As part of the new program, biology professor Ulla Hansen was asked to record one of her classes last Monday in observance of Rosh Hashanah, a Jewish holiday celebrating the New Year. The recording is not yet available to her students, but Hansen said that it will be accessible online.

But for COM sophomore Rachel Udwin, Prof. Hansen's recordings are of no help. Udwin did not attend her classes on Tuesday and Wednesday in observance of Rosh Hashanah. She spent both days in prayer at Morse Auditorium, an experience that took up roughly 11 hours of her time, according to her estimate.

"I think [recordings] would have definitely helped," said Udwin, "because all I have now are someone else’s' notes."

Udwin explained that although she has been able to catch up, borrowed notes were still inferior to seeing and hearing her professors give the lecture. And although Udwin gave her professors advanced notice of her absence, it was her responsibility to acquire notes from her classmates.

Ahmed Abdelmeguid, a junior in CAS, had a different opinion from Udwin. According to Abdelmeguid, recorded classes are asking too much of professors and may encourage students to simply skip class without fear of falling behind.

"It would require a lot from a professor, who’s probably doing research, to provide every lecture for classes that a student has missed," said Abdelmeguid. "I have never heard of teachers doing this before, nor do I think that it should be required of them."

The IR major missed three classes on Wednesday to participate in the Islamic holiday, Eid ul-Fitr, a day of celebration that marks the end of the month-long fast, Ramadan. Like Udwin, Abdelmeguid also got notes from a classmate but added that even if the notes weren't enough, he could easily seek first hand instruction by going to his professors' office hours.

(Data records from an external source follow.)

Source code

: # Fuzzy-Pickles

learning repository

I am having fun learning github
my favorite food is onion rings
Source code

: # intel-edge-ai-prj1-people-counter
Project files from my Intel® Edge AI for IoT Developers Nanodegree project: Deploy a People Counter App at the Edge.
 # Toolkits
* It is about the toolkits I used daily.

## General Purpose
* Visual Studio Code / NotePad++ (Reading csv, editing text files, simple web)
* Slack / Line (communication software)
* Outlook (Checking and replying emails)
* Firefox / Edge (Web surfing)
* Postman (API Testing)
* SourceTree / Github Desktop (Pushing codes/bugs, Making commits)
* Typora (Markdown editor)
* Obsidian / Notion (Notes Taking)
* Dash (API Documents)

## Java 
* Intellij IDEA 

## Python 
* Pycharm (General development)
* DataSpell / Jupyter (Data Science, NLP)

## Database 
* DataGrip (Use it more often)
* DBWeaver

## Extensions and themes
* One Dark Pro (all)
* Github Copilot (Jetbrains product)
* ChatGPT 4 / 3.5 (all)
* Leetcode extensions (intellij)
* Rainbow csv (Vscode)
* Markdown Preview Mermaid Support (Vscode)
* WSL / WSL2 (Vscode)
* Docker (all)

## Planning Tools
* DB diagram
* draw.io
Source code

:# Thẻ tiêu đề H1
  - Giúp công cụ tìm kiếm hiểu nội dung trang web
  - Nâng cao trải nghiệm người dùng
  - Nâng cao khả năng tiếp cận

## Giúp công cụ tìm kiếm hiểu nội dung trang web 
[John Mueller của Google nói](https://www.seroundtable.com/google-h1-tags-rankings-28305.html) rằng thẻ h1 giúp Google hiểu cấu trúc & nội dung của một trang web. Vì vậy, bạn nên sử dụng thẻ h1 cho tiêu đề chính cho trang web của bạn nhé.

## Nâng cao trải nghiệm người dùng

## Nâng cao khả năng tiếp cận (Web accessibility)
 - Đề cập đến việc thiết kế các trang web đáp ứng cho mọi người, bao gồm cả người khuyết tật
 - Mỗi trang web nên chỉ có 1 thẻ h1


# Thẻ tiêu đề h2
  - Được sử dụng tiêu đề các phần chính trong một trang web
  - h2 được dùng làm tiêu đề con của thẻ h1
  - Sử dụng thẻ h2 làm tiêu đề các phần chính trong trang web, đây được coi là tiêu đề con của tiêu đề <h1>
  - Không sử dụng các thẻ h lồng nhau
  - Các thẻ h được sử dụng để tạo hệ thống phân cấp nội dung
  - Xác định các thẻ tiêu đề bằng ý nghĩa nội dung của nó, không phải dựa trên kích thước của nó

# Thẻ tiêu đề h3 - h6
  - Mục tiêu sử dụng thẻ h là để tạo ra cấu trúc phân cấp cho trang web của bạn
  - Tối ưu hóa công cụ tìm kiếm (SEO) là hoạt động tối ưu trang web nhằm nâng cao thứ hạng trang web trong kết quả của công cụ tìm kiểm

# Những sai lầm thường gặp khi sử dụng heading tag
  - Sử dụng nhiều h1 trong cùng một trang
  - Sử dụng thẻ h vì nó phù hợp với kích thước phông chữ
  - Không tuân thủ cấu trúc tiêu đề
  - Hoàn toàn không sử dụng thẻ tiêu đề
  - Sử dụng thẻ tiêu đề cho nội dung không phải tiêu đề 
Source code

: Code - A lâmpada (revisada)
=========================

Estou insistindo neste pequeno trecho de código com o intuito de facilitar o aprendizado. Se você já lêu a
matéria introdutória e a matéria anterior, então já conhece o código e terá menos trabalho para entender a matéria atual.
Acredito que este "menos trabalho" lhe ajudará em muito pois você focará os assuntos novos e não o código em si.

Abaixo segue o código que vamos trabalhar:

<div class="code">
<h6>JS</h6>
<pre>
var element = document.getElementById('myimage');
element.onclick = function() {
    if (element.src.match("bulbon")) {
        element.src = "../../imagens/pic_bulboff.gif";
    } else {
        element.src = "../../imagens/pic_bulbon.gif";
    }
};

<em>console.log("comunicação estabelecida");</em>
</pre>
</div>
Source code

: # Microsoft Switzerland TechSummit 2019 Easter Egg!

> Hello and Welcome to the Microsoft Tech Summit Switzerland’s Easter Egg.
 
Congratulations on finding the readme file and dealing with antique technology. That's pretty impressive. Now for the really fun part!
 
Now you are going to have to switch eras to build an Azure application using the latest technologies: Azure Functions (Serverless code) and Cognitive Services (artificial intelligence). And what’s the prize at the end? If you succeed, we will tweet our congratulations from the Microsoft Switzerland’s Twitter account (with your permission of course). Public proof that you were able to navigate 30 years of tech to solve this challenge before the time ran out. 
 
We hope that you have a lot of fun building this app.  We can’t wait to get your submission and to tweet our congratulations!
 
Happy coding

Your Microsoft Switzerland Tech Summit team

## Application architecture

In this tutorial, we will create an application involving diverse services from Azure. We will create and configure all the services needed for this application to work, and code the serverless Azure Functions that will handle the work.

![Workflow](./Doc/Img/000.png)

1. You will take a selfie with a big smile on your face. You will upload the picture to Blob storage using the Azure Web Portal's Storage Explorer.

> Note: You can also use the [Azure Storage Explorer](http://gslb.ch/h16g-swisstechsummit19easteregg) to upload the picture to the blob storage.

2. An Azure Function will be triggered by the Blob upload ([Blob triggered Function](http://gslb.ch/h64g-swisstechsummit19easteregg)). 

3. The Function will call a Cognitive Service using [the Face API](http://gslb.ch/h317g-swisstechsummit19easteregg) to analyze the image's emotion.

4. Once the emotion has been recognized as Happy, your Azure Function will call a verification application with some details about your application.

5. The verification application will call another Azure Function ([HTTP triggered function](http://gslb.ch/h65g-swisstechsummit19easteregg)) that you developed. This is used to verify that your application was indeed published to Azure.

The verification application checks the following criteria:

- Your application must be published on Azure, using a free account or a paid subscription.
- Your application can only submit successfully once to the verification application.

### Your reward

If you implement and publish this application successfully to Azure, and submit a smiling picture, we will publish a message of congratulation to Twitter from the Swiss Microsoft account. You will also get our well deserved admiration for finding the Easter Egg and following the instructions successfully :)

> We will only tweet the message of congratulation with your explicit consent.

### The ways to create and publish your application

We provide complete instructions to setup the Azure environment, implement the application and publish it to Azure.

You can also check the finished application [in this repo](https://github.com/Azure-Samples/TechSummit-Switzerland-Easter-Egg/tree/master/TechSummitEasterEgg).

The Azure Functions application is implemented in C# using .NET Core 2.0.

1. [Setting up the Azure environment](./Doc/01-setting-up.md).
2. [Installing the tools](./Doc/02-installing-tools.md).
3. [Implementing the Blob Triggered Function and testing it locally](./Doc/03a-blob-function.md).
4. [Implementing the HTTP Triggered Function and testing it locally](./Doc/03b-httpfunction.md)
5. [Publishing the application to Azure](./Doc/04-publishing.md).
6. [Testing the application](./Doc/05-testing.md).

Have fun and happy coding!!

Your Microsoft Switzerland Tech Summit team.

Students who attend college in Massachusetts are protected by state law when they miss classes to observe religious holidays. The law (Chapter 151C of the General Laws of the Commonwealth) states that students who miss class because of religious duties "shall be excused from any such examination or study or work requirement, and shall be provided with an opportunity to make up such examination, study, or work requirement." The provision goes on to state that "no adverse or prejudicial effects shall result to students" if they do miss class.

But not all professors adhere to that policy, said Kip Lombardo, the director of student activities at the B.U. Hillel House.

"We have had to work with Marsh Chapel to remind faculty and staff about that," said Lombardo, who also teaches writing seminars at B.U. The responsibility of balancing academic and religious lifestyles also falls upon the student, said Lombardo. He advocates that students plan ahead to avoid conflicts. On Yom Kippur, for instance, participants are not supposed to eat, drink or do work for 26 hours.

"If you have a test of Friday, you can't tell your professor you can't take it because Yom Kippur was on Thursday," said Lombardo. "You'd better have studied the weekend before."

According to Lombardo, there are roughly 3,500 Jewish undergraduates at B.U., and about 80 percent of them observe Jewish holidays. Yom Kippur is only one of 115 religious, ethnic and civic holidays that was recently published by Purdue University for the 2008-09 academic year. Of the 115 holidays, 18 occur in October.